Tout comme la première vague de Covid-19, le retour du virus à Maurice est symptomatique du mal profond qui ronge l’humanité depuis des décennies, et même des siècles, car résultant de notre soif insatiable d’un développement tous azimuts de nos civilisations. Avec pour seul mot d’ordre : « Toujours plus ! » Ce mal, c’est notre système économique. Un système axé sur l’exploitation des biens et des personnes et qui, au final, nous aura non seulement conduits à « voler » à la Terre tout ce qu’elle avait de plus précieux à nous offrir, comme sa biodiversité, mais aussi, en exploitant les ressources fossiles, à ouvrir une boîte de Pandore que nous ne pourrons jamais refermer sans avoir à en subir les contrecoups.
La Covid, répétons-le, est l’un des fruits de ce système. Si le virus s’est transmis à l’homme, c’est bien parce que nous avons forcé la faune sauvage, par la destruction des forêts et le bétonnage, à se rapprocher de nous. Et s’il a gagné la terre entière en un laps de temps aussi court, c’est parce que nous lui avons permis de le faire en lui offrant un passeport international à bord de nos avions, de nos paquebots, de nos cargos… Pourtant, malgré cette évidence, personne, à commencer par ceux gentiment calfeutrés dans leur bureau aux plus hautes sphères des États, ne semble réellement en prendre la mesure. Notre seul souci, aujourd’hui, est de se débarrasser de ce dangereux passager clandestin pour pouvoir, une fois fait, « relancer la machine », ce même système qui, aujourd’hui, aura mis la planète à genoux et qui, demain, par l’entremise du réchauffement climatique, finira de l’achever.
Et quel meilleur exemple d’ailleurs que celui qui nous concerne directement, en l’occurrence notre propre expérience et la gestion de la pandémie sur le plan local. Comment en effet interpréter cette résurgence de la pandémie ? Si le virus, dont les autorités rappellent constamment qu’il « ne marche pas », est parmi nous, c’est bien parce qu’il a profité du système, à savoir dans le cas présent de la réouverture, même partielle, de nos frontières. Certes, notre pays, qui ne s’est jamais réellement engagé dans un programme de résilience alimentaire et énergétique, ne pouvait interdire l’approvisionnement du pays dans ses besoins de base, mais que dire des touristes et autres VIP ? Était-il nécessaire de les recevoir à nouveau en octobre dernier, soit à une époque où la promesse de l’arrivée imminente de vaccins se faisait déjà persistante ? Si ce n’était pour des raisons purement économiques, il est clair que les frontières seraient restées fermées.

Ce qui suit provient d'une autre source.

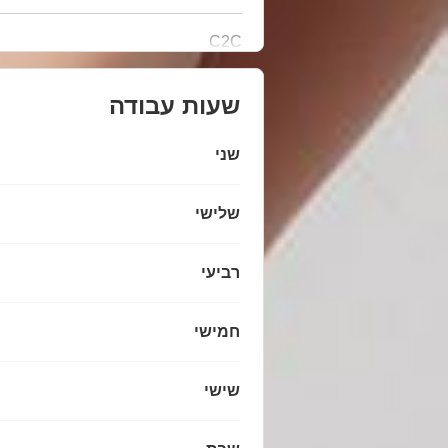
C2C
שעות עבודה
שני
שלישי
רביעי
חמישי
שישי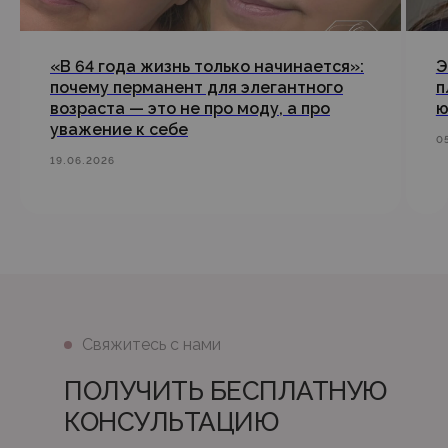
«В 64 года жизнь только начинается»:
Э
почему перманент для элегантного
п
возраста — это не про моду, а про
ю
уважение к себе
0
19.06.2026
Свяжитесь с нами
ПОЛУЧИТЬ БЕСПЛАТНУЮ
КОНСУЛЬТАЦИЮ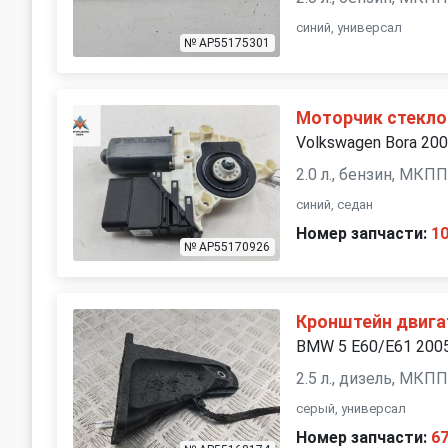
синий, универсал
№ AP55175301
Моторчик стекло
Volkswagen Bora 20
2.0 л., бензин, МКП
синий, седан
Номер запчасти:
1
№ AP55170926
Кронштейн двига
BMW 5 E60/E61 200
2.5 л., дизель, МКП
серый, универсал
Номер запчасти:
6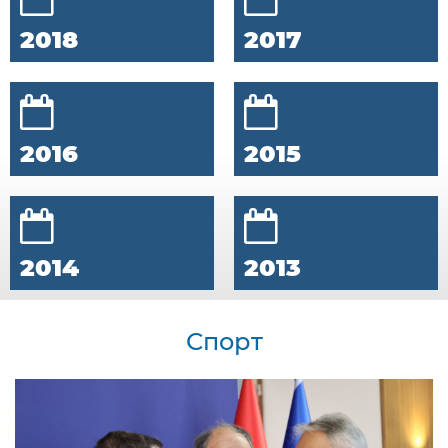
2018
2017
2016
2015
2014
2013
Спорт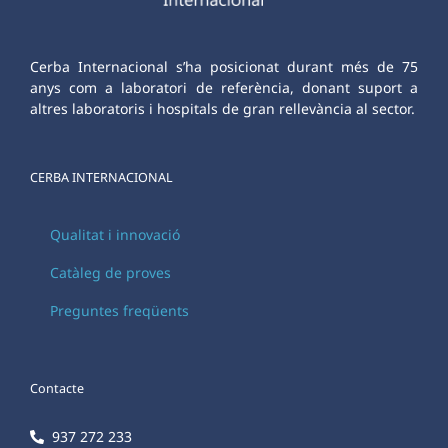
Cerba Internacional s’ha posicionat durant més de 75
anys com a laboratori de referència, donant suport a
altres laboratoris i hospitals de gran rellevància al sector.
CERBA INTERNACIONAL
Qualitat i innovació
Catàleg de proves
Preguntes freqüents
Contacte
937 272 233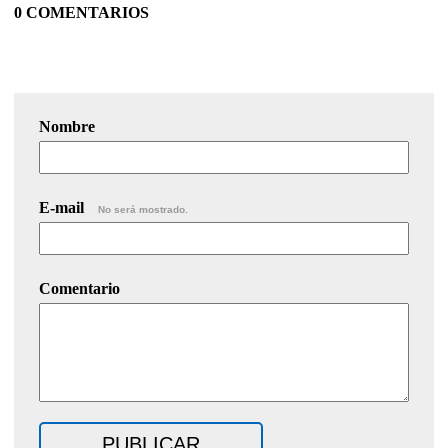
0 COMENTARIOS
Nombre
E-mail
No será mostrado.
Comentario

D’autres décisions, plus anecdotiques, mais plus récentes, amènent des conclusions similaires. Comment en effet interpréter l’interdiction d’opérer pour les dentistes du privé, alors que les urgences dentaires du service public – a priori bien plus perméables au virus – restent ouvertes, et que, dans le même temps, les autorités dispersent les WAP aux quatre vents, y compris à des services bien moins essentiels, comme les magasins de vêtements et de parfums ? N’est-ce pas là une preuve de plus que l’économie prend assurément le pas sur les questions d’ordre purement sanitaire ? Et nous pourrions continuer longtemps, tant les exemples sont légion.
Le problème, une fois encore, tient à notre système. Si les autorités sont à blâmer dans la conjoncture, il est fort à parier que d’autres, à leur place, auraient pris des décisions quasi similaires. Et ce, pour une raison simple comme bonjour : ce système a beau être vicié, nous ne connaissons que lui ! Aussi, quelle que soit la couleur qu’aurait pu prendre un autre gouvernement, il est certain qu’il n’aurait pas engagé, plus que l’actuel, ne serait-ce que l’ébauche d’une réflexion sur la question de notre autonomie alimentaire et énergétique. Avec pour conséquences toujours plus de béton et moins d’espaces verts et cultivables, et probablement pas plus d’engagements climatiques. Le plus navrant, c’est que Maurice, de par sa position géographique, aurait pu (et pourrait toujours) être un modèle de résilience. À croire que nous sommes résolument condamnés à rester dans nos actions aussi minuscules que l’est notre place au sein du monde.